Feb 26, 2015

#TBT: Big L - Lifestylez ov da Poor & Dangerous

One of the most underrated things in life is rediscovering an old album that you loved back in the day but kind of forgot about.

This was the case when I was looking for an album for this throwback Thursday column.  Seeing as the 16th anniversary of his murder just passed, I decided to go with Big L’s debut album, Lifestylez ov da Poor & Dangerous.  For those of you unacquainted, Big L was a talented Harlem emcee whose lyrical stylings inspired an entire generation of punchline rappers.  He is also credited for essentially starting the “horrorcore” sub-genre with his brutal lyrics, although he wasn’t beholden to just that style.  At the time of his death in 1999 he was in the process of signing with Roc-A-Fella Records.  A number of posthumous albums of varying quality have been released but his 1995 debut remains one of the most slept-on albums in the history of hip hop.  
Laced with beats from Buckwild, Lord Finesse, Showbiz, and Craig Boogie, Big L constructs an album that serves as a time capsule of sorts to 1995 and almost a blueprint for how to make a balanced album.  L had a plethora of jazzy beats on which to showcase his lyrical dexterity. 

He starts off with a couple of braggadocios/radio-friendly songs in Put It On with Kid Capri on the hook and next raps over a very familiar DeBarge sample on MVP.  Throughout the rest of the album, you get your posse cuts (8 Iz Enuff and Da Graveyard feature a “before they were stars” Cam’ron and Jay-Z respectively), socially conscious songs (Street Struck talks about avoiding the trappings of the hood while Fed Up wit the Bullshit speaks on police brutality and racism.)  The tracks All Black and Danger Zone stand out as the most gritty and dark tracks on the album, the likes of which haven’t been seen since.

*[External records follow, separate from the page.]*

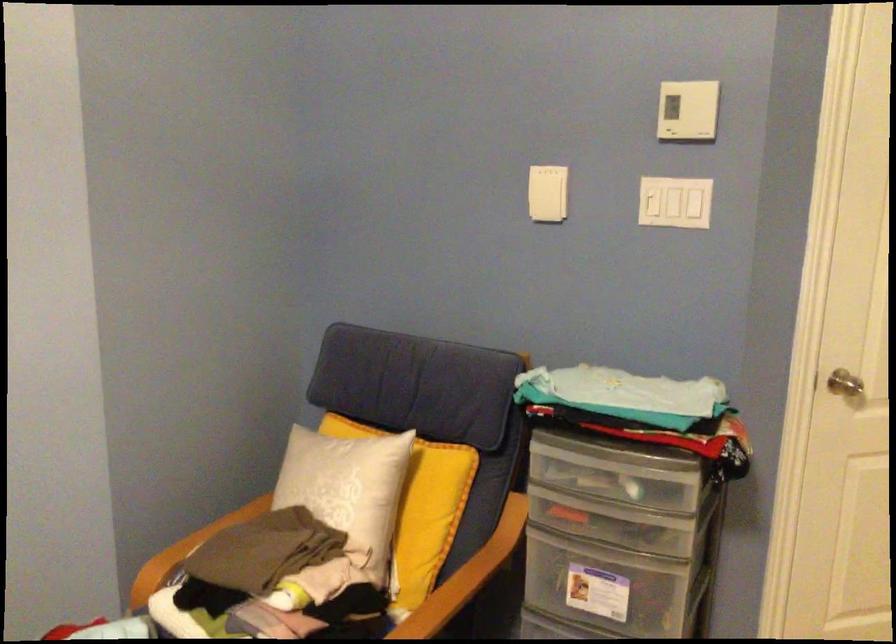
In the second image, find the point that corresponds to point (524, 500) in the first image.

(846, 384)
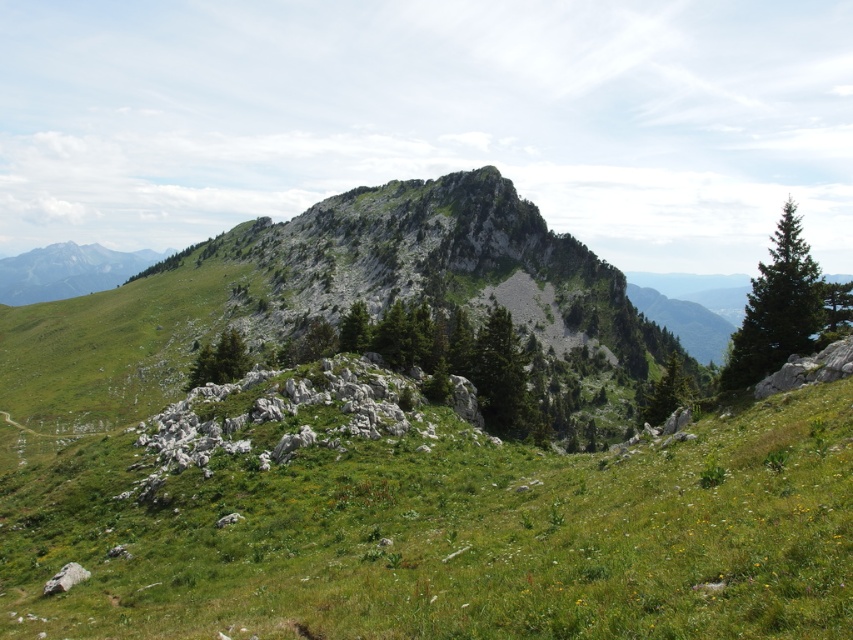
Between green matte tree at center and green matte tree at center-right, which one is positioned higher?

Positioned higher is green matte tree at center.

From the picture: Does green matte tree at center have a lesser height compared to green matte tree at center-right?

Indeed, green matte tree at center has a lesser height compared to green matte tree at center-right.

Describe the element at coordinates (219, 360) in the screenshot. This screenshot has height=640, width=853. I see `green matte tree at center` at that location.

At what (x,y) coordinates should I click in order to perform the action: click on green matte tree at center. Please return your answer as a coordinate pair (x, y). The image size is (853, 640). Looking at the image, I should click on (219, 360).

Does green grassy at center have a lesser height compared to green matte tree at center-right?

Yes, green grassy at center is shorter than green matte tree at center-right.

What do you see at coordinates (448, 532) in the screenshot? I see `green grassy at center` at bounding box center [448, 532].

The height and width of the screenshot is (640, 853). Find the location of `green grassy at center`. green grassy at center is located at coordinates (448, 532).

Which is in front, point (234, 237) or point (233, 365)?

Point (233, 365)

From the picture: How distant is rugged stone mountain at center from green matte tree at center?

80.38 meters

Which is behind, point (415, 195) or point (231, 380)?

The point (415, 195) is behind.

At what (x,y) coordinates should I click in order to perform the action: click on rugged stone mountain at center. Please return your answer as a coordinate pair (x, y). The image size is (853, 640). Looking at the image, I should click on click(323, 300).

I don’t feel like this album is dated or aged poorly as far as the music goes.  This album isn't for everybody though, to be honest.  On a few of his tracks, L uses his gift for wordplay to craft some of the most brutal lyrics out.  Murder is a frequent topic, to say the least.  In a more socially conscious era, I recognize that some of the content is blatantly violent, misogynistic, and homophobic.   While this won’t sit well for many people, I’m also wise enough to understand that well, that’s kind of the point.  The lyrics are meant to be outrageous and shocking.  If you can see past this, you're left with an album of 90’s era beats with some of the most clever wordplay ever put on wax.  And since Big L didn’t have a Tupac-sized trove of unreleased material, this is essentially his masterpiece since his career and life were both tragically cut short.  L set the table for mixtape rappers who became punchline-obsessed and horrorcore emcees that tried to come up with the most outlandish and demented shit that they could think of.  But no one ever replicated the layers and diversity of Lifestylez ov da Poor & Dangerous.  Big L was only scratching the surface.  May he rest in peace.